— Provided text —
↓

Implementing Biological Logic Gates Using Fluorescence Lifetime Imaging

There is a paradigm shift in modern medicine from general to personalized treatments. One approach toward this personalized medicine is biological logic gates, which are able to identify and possibly even treat underlying conditions by inherently reacting to patient-specific biological stimuli. Here, we describe recent research in which we explored biologically relevant logic gates using gold nanoparticles (GNPs) conjugated to fluorophores and tracing the results remotely by time-domain fluorescence lifetime imaging microscopy (FLIM).

GNPs have a well-known effect on nearby fluorophores in terms of their fluorescence intensity (FI) as well as fluorescence lifetime (FLT). We have designed a few bio-switch systems in which the FLIM-detected fluorescence varies after biologically relevant stimulation. Some of our tools include Oregon Green which can be activated by either calcium ions or pH, peptide chains cleavable by the enzymes trypsin and caspase 3, and the polymer polyacrylic acid which varies in size based on surrounding pH. After conjugating GNPs to chosen fluorophores, we have successfully demonstrated the logic gates of NOT, AND, OR, NAND, NOR, and XOR by imaging different stages of activation. These logic gates have been demonstrated both in solutions as well as within cultured cells, thereby possibly opening the door for nanoparticulate in vivo smart detection.

While these initial probes are mainly tools for intelligent detection systems, they lay the foundation for logic gates functioning in conjunction so as to lead to a form of ­in vivo biological computing, where the system would be able to release proper treatment options in specific situations without external influence.

↑

— Supplied records —
↓

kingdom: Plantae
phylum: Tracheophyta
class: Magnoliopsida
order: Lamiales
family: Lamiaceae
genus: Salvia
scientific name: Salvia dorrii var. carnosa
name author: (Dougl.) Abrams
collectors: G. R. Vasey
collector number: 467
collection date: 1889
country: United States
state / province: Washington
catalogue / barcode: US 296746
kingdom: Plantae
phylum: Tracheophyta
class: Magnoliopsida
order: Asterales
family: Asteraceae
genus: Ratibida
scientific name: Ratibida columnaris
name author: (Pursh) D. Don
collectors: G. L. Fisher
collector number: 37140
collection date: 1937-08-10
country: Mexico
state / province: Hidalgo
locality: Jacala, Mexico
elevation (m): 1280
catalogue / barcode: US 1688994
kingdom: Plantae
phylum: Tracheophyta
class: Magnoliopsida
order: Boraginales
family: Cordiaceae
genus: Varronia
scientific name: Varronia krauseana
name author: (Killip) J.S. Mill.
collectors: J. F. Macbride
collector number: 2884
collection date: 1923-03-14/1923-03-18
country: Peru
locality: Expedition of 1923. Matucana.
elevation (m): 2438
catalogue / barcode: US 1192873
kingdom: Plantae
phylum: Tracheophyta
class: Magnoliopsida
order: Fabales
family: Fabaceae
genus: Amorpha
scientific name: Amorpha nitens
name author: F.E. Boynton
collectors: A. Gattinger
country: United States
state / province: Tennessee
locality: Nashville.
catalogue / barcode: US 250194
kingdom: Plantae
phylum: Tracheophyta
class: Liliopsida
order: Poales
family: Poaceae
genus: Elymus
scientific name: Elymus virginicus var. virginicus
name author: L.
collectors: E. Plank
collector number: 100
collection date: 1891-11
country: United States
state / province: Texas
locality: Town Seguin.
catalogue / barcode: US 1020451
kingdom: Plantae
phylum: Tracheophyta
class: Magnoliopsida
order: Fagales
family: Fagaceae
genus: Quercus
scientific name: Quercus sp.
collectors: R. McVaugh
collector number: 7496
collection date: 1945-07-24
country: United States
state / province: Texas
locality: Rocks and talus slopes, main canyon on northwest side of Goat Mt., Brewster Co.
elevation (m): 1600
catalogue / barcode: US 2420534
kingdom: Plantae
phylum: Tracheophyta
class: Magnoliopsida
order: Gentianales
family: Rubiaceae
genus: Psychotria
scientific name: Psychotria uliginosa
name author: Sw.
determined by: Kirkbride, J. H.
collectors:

↑

— Using the information —
a: List every logic gate that the article on biological logic gates reports having demonstrated.
b: In the article on biological logic gates, write out everything from "GNPs have a" down to "vivo smart detection.", switching "trypsin" to "pepsin".

— Per-task answers —
a: NOT, AND, OR, NAND, NOR, XOR

b:
GNPs have a well-known effect on nearby fluorophores in terms of their fluorescence intensity (FI) as well as fluorescence lifetime (FLT). We have designed a few bio-switch systems in which the FLIM-detected fluorescence varies after biologically relevant stimulation. Some of our tools include Oregon Green which can be activated by either calcium ions or pH, peptide chains cleavable by the enzymes pepsin and caspase 3, and the polymer polyacrylic acid which varies in size based on surrounding pH. After conjugating GNPs to chosen fluorophores, we have successfully demonstrated the logic gates of NOT, AND, OR, NAND, NOR, and XOR by imaging different stages of activation. These logic gates have been demonstrated both in solutions as well as within cultured cells, thereby possibly opening the door for nanoparticulate in vivo smart detection.